See instantly whether your SPF record is syntactically correct and stays below the 10-lookup limit.

Permalink: ?domain=… works too.

What is SPF?

SPF (Sender Policy Framework) is the oldest of the three email authentication standards and answers a single question: which servers are allowed to send mail on behalf of your domain? The mechanism is straightforward — a TXT record on the domain lists allowed IPs, IP ranges or references to other SPF records (includes), and closes with an all-directive defining what should happen to non-listed senders.

For every mail, receiving servers check the Return-Path domain (envelope-from) against the SPF record found there. If the sending IP isn't on the allowed list, the all-directive kicks in: -all means hardfail (reject), ~all softfail (mark as suspicious), ?all neutral, +all allows everything — the last one makes the record practically worthless.

The most important technical limit is the 10-DNS-lookup ceiling from RFC 7208: each include:, a:, mx:, ptr: and exists: counts as a lookup. Anyone going over 10 fails with PermError, and SPF is treated as unevaluated — dangerous, because DMARC then fails too. With many marketing and CRM tools this limit is exceeded quickly.

Dive deeper → What is SPF?

Common SPF mistakes

  1. Multiple SPF records on one domain

    The RFC allows exactly one TXT with v=spf1. Two records → PermError, receivers ignore both. Common after a provider switch or acquisition — remove the old record, consolidate all includes into one.

  2. 10-lookup limit exceeded

    Each include:, a:, mx: counts — transitively too. Marketing tool, CRM, ticketing, newsletter service: quickly at 12 lookups. Result: PermError, SPF is treated as failed, DMARC fails along with it.

  3. Soft-fail (~all) instead of hard-fail (-all)

    Softfail only flags suspicious mail but doesn't reject it. For serious anti-spoofing protection, -all is required. ~all only makes sense as a transition step, not as the end state.

  4. Forgotten new sender IPs

    New sending provider rolled out, SPF not updated: their mail lands in spam. SPF must be kept current with every provider change — best maintained as an inventory list in IT.
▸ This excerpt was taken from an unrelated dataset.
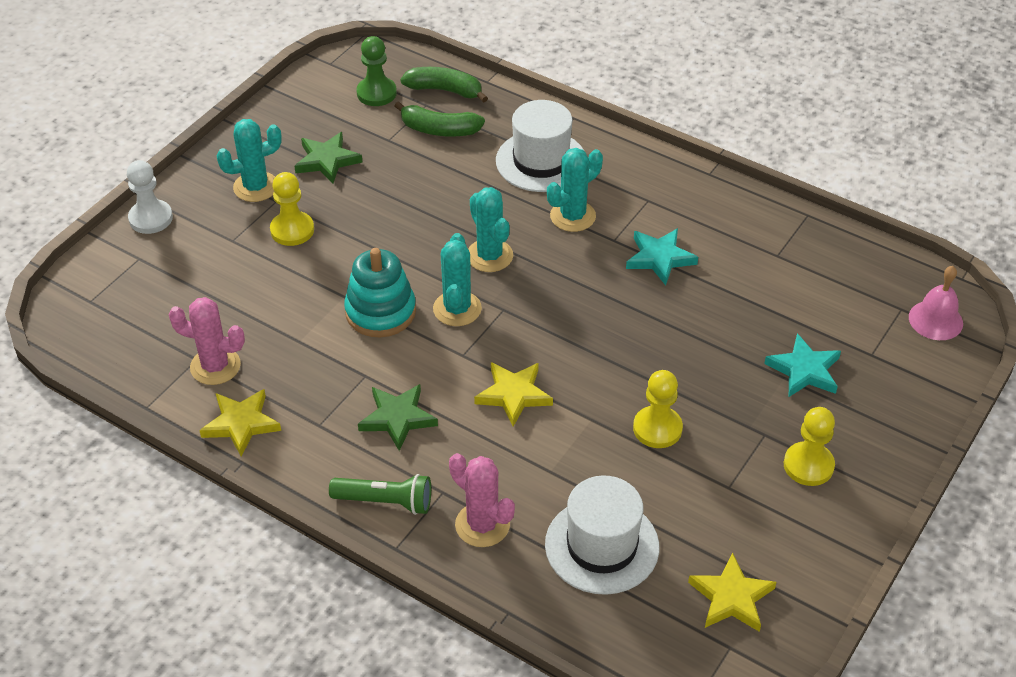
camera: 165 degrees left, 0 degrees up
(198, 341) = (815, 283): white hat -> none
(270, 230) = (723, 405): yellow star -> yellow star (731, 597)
  5. include: without subdomain coverage

    SPF only applies to the exact domain, not to subdomains. news.example.com needs its own SPF record — otherwise it counts as unauthorized as soon as receivers ask for it.

  6. redirect= used incorrectly

    redirect= replaces the entire record and only takes effect when no mechanisms precede it. include:, on the other hand, supplements. Confusion leads to unexpected behavior — almost always include: is the right choice.

  7. Outdated includes (old ESPs)

    Mailchimp, Sendgrid, Mailgun — all have changed their include hosts over the past years. If you don't replace the old include:, you have dead references in the record and waste lookups.

Fix issues — in 4 steps

Consolidate into one record

Merge all v=spf1 entries, remove the old record. The DNS tool must return exactly one TXT with v=spf1 — anything else is a misconfiguration.

@ IN TXT "v=spf1 include:_spf.google.com include:sendgrid.net ~all"

Flatten includes / SPF macros

Check the lookup counter online. If over 10: drop unused includes, or use a flattening service that replaces include: with concrete IP ranges — with automatic updates on provider changes.

Set -all

Once you're confident that all legitimate senders are in the record: replace ~all with -all. Receivers now strictly reject any unauthorized mail.

@ IN TXT "v=spf1 include:_spf.google.com include:sendgrid.net -all"

DMARC for visibility

SPF alone doesn't show who violates the policy. With DMARC p=none + rua=mailto:… you get daily reports on pass/fail per IP — the data foundation for any SPF optimization.

Want to check all 8 standards?

The full SelfCheck additionally tests SPF/DKIM/DMARC, BIMI, MTA-STS, TLS-RPT, DNSSEC and MX in a single run.

Start full SelfCheck →

Frequently asked questions about SPF

What counts as a DNS lookup?
Each include:, a:, mx:, ptr: and exists: counts as a DNS lookup. SPF allows a maximum of 10 lookups per evaluation — beyond that the receiver returns PermError and treats SPF as failed.
Which is safer: -all or ~all?
-all (hardfail) is stricter and instructs receivers to reject unauthorized mail. ~all (softfail) only flags it as suspicious. For production domains, -all is the right choice once the sender list is complete.
Can I have multiple SPF records?
No. RFC 7208 allows exactly one TXT record with v=spf1 per domain. Two records cause PermError; receivers ignore both. Consolidate all includes into a single record.
What is SPF flattening?
Flattening replaces include: references with the actual IP ranges to stay below the 10-lookup limit. Caution: when provider IPs change, you have to update the record manually — automated flattening services help here.
How do I test SPF without risk?
Start SPF with ~all (softfail), enable DMARC with p=none + rua, and evaluate the aggregate reports for 1–2 weeks. Once all legitimate sources are aligned, switch to -all.